> _Exercise instructions_
1 > In the case summary about the Plaistow headlease, in what year did the local planning authority serve the enforcement notices?
2 > Write the next part of the case summary about the Plaistow headlease, starting right after its last sentence.

> _Passage to read_

Landlord and tenant – Breach of covenant – Implied term – Section 168 of Commonhold and Leasehold Reform Act 2002 – Appellant acquiring headlease of building converted into flats without planning consent – FTT determining headlease including implied covenant that appellant as tenant would comply with legal obligations – Appellant appealing – Whether decision to imply term obviously wrong and contrary to authority – Appeal allowed
The appellant was the tenant under a headlease for a term of 999 years of the upper floors of a building in Barking Road, Plaistow. The respondent owned the freehold of the building and was the appellant’s landlord. Neither of the parties was an original party to the headlease, which was granted in 2006. The appellant acquired the unexpired term in 2017 when the first and second floors of the building had been divided into four flats, each demised by a long sublease in 2007. Each of the subleases had subsequently been assigned. The respondent acquired the freehold in 2018.
The flats were created without planning consent. In 2010, the local planning authority served enforcement notices on all those with interests in the building requiring that the use of the upper floors as four separate dwellings cease and the upper floors be returned to a single flat. The notices were never complied with.
In October 2022, the respondent applied to the FTT for a determination under section 168 of the Commonhold and Leasehold Reform Act 2002 that there had been a breach of covenant. The FTT determined that the headlease included an implied covenant by the tenant that it would at all times comply with “legal obligations” as defined in the headlease. The FTT also determined that the implied term had been breached by the appellant carrying out unauthorised conversion works and permitting the upper floors to be used in breach of the enforcement notice. The appellant appealed.
Held: The appeal was allowed.
(1) The FTT’s conclusion that the headlease included the suggested implied term was unsustainable. The FTT reasoned that the inclusion of a covenant requiring the tenant to comply with relevant legal obligations was normal. It described the express inclusion of such a covenant in the occupational subleases as normal, usual, and rarely omitted. It considered an express tenant’s covenant to comply with legal obligations to be normal and acceptable in current commercial leases and regarded its absence from the headlease as highly unusual.
However, the fact that a particular form of obligation was usually found in a contract of a particular type was of questionable relevance when it came to the implication of terms; the absence of a covenant which would ordinarily be expected to be included in a lease was an indication that the parties did not intend it to be part of their arrangement. The routine inclusion of a particular term in other leases demonstrated that the term was not so obvious that it went without saying, and its omission suggested a conscious decision to leave it out, not a confident consensus that it was unnecessary to include it.

> _Dataset extract_
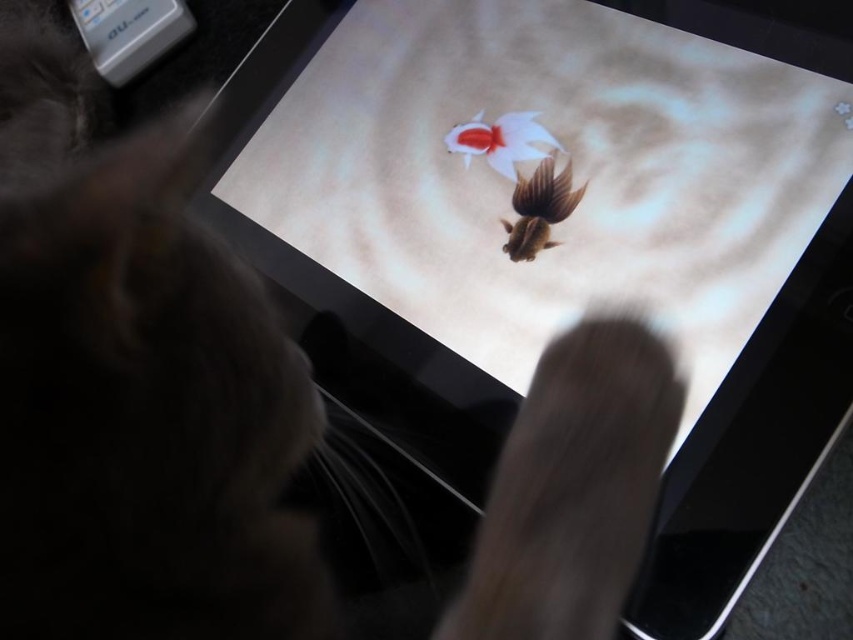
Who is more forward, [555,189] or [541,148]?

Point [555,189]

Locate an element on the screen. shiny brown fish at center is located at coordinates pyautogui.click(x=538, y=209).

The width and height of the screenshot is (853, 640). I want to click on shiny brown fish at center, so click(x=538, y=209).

> _Responses in order_
1 > 2010

2 >
(2) Clause 3.7 stated: “The Tenant shall indemnify and keep indemnified the landlord against all liability in respect of legal obligations.” However, that indemnity was not against breaches of the tenant’s legal obligations, but an indemnity against “all liability” in respect of legal obligations. If the landlord sustained loss as a result of a breach by any person of any statutory or regulatory obligation, the tenant was obliged to indemnify it against that loss. It did not follow that the tenant would therefore be prepared or expected additionally to covenant that it would not breach a legal obligation.
For an appropriate term to be implied, it had to: (i) be reasonable and equitable; (ii) be necessary to give business efficacy to the contract, so that no term would be implied if the contract was effective without it; (iii) be so obvious that “it goes without saying”; (iv) be capable of clear expression; and (v) not contradict any express term of the contract. The suggested implied term satisfied none of those conditions: BP Refinery (Westernport) Pty Ltd v Shire of Hastings [1977] UKPC 13; (1977) 180 CLR 266 applied.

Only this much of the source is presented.